Year: Team; Games; Tackles; Interceptions; Fumbles
GP: GS; Cmb; Solo; Ast; Sck; TFL; Int; Yds; TD; Lng; PD; FF; FR; Yds; TD
2006: IND; 4; 0; 6; 3; 3; 0.0; 0; 0; 0; 0; 0; 1; 0; 0; 0; 0
2007: IND; 1; 0; 0; 0; 0; 0.0; 0; 0; 0; 0; 0; 0; 0; 0; 0; 0
2008: IND; 1; 0; 0; 0; 0; 0.0; 0; 0; 0; 0; 0; 0; 0; 0; 0; 0
2009: GB; 1; 0; 1; 1; 0; 0.0; 0; 0; 0; 0; 0; 0; 0; 0; 0; 0
Career: 7; 0; 7; 4; 3; 0.0; 0; 0; 0; 0; 0; 1; 0; 0; 0; 0

== Coaching career ==
In 2015, Giordano joined his high school alma mater's coaching staff as defensive coordinator. He was named to replace head coach Mike Jacot the following year. He served from 2016 to 2021 amassing a 51–16 record as head coach of Buchanan High School. He stepped down from his role as head coach following the 2021 season. He would join his former coach Jeff Tedford's staff at Fresno State as a volunteer assistant during the 2022 season.

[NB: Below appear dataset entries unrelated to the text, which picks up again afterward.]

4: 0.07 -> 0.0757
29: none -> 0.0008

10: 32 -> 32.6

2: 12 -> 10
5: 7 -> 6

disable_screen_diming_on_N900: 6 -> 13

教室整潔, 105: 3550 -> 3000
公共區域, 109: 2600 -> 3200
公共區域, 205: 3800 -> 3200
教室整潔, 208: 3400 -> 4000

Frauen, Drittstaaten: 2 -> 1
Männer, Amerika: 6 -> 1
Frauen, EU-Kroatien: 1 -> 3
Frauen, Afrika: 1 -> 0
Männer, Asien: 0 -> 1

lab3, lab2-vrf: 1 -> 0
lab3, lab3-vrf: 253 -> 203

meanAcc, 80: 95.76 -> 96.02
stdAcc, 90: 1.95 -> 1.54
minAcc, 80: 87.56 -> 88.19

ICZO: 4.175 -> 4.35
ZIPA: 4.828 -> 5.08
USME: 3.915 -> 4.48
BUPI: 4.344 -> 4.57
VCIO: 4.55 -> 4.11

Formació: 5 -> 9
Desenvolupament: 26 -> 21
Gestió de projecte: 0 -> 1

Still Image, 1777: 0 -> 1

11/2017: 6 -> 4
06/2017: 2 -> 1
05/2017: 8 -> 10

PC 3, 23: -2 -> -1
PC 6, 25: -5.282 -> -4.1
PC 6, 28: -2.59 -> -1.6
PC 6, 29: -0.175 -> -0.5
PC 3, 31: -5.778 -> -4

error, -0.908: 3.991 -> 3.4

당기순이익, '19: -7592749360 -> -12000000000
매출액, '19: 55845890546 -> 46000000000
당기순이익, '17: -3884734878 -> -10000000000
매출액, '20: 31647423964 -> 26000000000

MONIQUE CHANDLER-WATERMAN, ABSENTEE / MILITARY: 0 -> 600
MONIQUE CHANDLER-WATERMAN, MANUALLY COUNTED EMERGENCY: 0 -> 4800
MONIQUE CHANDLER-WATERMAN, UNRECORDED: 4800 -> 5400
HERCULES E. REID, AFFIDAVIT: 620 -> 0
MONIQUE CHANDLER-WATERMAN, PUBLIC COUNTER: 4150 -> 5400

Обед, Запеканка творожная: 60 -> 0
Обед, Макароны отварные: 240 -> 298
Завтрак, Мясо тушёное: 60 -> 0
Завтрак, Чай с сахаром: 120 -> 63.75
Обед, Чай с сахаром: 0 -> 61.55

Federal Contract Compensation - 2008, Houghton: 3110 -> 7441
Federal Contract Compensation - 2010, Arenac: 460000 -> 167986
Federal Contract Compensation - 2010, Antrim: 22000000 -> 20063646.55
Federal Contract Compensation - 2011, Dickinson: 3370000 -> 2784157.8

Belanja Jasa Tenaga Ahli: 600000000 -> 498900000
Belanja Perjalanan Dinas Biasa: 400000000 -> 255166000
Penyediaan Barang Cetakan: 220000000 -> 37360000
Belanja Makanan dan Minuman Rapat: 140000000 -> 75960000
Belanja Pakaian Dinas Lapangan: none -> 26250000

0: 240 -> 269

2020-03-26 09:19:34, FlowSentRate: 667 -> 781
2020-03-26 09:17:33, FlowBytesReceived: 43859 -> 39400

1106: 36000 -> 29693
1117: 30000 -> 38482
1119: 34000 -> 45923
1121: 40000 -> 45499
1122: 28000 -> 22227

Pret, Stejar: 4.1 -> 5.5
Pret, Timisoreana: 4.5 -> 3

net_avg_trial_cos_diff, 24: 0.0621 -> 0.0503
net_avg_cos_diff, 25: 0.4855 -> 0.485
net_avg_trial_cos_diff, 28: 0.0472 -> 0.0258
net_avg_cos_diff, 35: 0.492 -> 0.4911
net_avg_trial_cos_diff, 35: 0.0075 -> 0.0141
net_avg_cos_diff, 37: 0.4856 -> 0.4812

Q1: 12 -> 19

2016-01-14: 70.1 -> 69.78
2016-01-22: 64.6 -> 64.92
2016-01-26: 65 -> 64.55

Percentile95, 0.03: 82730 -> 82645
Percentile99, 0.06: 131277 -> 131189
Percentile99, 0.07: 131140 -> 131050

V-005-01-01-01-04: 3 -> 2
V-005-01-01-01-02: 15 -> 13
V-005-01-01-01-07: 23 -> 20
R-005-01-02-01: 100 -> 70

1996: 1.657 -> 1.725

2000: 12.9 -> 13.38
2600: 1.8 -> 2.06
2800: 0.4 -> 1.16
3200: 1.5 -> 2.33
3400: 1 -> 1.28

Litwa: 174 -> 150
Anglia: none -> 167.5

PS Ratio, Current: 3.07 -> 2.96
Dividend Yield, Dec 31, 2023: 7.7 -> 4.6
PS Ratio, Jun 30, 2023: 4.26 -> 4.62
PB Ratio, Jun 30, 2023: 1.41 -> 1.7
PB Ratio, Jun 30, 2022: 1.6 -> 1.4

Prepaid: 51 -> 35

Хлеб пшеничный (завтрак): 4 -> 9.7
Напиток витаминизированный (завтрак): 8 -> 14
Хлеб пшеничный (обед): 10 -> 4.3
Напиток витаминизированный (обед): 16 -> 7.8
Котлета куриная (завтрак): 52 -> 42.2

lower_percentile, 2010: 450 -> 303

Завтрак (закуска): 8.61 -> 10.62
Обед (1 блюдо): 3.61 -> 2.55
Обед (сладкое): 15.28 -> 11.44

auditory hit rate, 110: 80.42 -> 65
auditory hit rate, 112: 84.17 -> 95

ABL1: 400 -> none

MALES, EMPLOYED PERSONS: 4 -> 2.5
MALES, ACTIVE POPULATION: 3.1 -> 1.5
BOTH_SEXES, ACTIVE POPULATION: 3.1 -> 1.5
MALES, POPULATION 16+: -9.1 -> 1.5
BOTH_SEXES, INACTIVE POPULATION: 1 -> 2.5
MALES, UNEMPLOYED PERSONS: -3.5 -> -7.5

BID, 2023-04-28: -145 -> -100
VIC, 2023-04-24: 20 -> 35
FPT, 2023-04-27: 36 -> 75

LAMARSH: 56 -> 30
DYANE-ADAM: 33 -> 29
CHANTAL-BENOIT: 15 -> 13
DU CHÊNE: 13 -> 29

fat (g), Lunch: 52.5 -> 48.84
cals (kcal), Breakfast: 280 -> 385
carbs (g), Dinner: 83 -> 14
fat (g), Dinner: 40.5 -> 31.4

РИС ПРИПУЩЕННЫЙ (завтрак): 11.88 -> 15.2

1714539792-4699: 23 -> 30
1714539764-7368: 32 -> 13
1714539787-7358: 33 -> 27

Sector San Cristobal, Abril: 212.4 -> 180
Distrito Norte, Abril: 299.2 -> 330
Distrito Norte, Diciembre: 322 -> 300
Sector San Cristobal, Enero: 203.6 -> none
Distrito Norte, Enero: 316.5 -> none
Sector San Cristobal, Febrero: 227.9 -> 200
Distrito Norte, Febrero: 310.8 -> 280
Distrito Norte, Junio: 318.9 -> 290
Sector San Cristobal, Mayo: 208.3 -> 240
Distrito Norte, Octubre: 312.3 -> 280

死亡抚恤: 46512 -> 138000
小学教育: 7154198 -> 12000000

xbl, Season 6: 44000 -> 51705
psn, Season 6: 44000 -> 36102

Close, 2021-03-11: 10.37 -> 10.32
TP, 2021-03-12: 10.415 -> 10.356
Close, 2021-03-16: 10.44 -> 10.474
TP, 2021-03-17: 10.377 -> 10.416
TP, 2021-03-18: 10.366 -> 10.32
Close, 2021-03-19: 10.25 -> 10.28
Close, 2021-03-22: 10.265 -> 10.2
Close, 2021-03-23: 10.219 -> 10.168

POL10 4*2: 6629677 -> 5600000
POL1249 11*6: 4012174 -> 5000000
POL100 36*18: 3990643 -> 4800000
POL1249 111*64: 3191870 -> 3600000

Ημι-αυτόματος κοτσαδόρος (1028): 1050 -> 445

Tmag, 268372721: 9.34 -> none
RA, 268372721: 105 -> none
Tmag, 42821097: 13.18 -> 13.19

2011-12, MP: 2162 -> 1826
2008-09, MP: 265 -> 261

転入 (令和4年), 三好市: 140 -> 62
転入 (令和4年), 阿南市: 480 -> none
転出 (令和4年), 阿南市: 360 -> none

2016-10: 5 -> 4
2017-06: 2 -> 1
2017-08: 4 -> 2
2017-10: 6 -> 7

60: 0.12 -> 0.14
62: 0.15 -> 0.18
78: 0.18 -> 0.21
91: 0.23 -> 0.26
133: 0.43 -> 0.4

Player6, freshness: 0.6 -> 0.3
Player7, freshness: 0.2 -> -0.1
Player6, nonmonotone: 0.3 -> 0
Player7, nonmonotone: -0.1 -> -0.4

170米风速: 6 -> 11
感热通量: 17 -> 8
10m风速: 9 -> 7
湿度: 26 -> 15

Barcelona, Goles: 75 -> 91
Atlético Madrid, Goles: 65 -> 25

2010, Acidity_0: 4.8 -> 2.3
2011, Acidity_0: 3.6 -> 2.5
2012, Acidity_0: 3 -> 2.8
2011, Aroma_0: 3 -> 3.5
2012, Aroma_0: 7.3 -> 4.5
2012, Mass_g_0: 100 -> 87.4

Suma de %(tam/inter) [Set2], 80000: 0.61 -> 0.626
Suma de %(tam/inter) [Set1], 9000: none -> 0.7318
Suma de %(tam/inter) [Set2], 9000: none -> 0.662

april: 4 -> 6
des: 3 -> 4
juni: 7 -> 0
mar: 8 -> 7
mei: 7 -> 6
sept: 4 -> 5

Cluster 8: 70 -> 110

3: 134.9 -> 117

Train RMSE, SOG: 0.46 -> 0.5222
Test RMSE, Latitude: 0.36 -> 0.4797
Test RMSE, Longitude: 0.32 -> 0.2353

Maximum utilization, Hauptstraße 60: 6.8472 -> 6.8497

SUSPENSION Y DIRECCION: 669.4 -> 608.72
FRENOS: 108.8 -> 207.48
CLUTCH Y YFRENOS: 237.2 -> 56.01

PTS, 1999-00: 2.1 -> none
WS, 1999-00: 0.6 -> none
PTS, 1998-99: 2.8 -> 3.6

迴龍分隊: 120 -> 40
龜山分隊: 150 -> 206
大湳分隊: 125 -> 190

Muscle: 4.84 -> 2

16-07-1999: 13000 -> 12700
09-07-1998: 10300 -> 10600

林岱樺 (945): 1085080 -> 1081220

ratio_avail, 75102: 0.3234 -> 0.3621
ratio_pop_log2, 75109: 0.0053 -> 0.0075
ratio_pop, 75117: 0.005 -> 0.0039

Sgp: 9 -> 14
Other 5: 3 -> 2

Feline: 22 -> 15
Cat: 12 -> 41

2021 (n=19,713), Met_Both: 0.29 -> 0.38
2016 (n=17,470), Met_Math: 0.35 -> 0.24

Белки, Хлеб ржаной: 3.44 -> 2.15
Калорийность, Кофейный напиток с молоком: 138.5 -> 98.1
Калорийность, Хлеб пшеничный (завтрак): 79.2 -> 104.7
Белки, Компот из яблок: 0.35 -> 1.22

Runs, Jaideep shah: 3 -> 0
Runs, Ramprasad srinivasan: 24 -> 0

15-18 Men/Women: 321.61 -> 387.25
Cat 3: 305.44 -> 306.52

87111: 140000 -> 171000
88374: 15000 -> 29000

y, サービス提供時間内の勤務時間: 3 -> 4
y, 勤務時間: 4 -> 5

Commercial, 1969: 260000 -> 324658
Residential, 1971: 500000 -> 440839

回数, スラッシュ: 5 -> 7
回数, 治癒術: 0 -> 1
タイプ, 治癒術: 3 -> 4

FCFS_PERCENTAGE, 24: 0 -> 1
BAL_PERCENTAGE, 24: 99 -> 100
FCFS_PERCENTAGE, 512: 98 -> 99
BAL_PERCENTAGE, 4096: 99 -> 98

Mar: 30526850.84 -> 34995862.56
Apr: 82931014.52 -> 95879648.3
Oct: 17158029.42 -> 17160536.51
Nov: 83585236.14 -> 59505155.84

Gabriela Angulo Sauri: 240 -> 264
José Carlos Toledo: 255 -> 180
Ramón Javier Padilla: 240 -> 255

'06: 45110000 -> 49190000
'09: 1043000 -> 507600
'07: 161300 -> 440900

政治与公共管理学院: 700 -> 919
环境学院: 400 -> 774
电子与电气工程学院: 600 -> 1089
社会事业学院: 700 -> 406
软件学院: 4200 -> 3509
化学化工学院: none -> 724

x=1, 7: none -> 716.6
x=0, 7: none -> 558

In 2023, Giordano joined the staff of the New Orleans Saints as an assistant secondary coach.

On February 20, 2025, the Chicago Bears hired Giordano to serve as their assistant defensive backs coach and safeties coach.

==Personal life==
Giordano married his wife, Laura in 2005. His great-grandfather is Italian born Ralph Giordano, better known as Young Corbett III, a world welterweight and middleweight boxing champion. Matt is the son of Victor and Janet Giordano. After retiring from the NFL, Giordano accepted a position as a physical education teacher at Buchanan High School.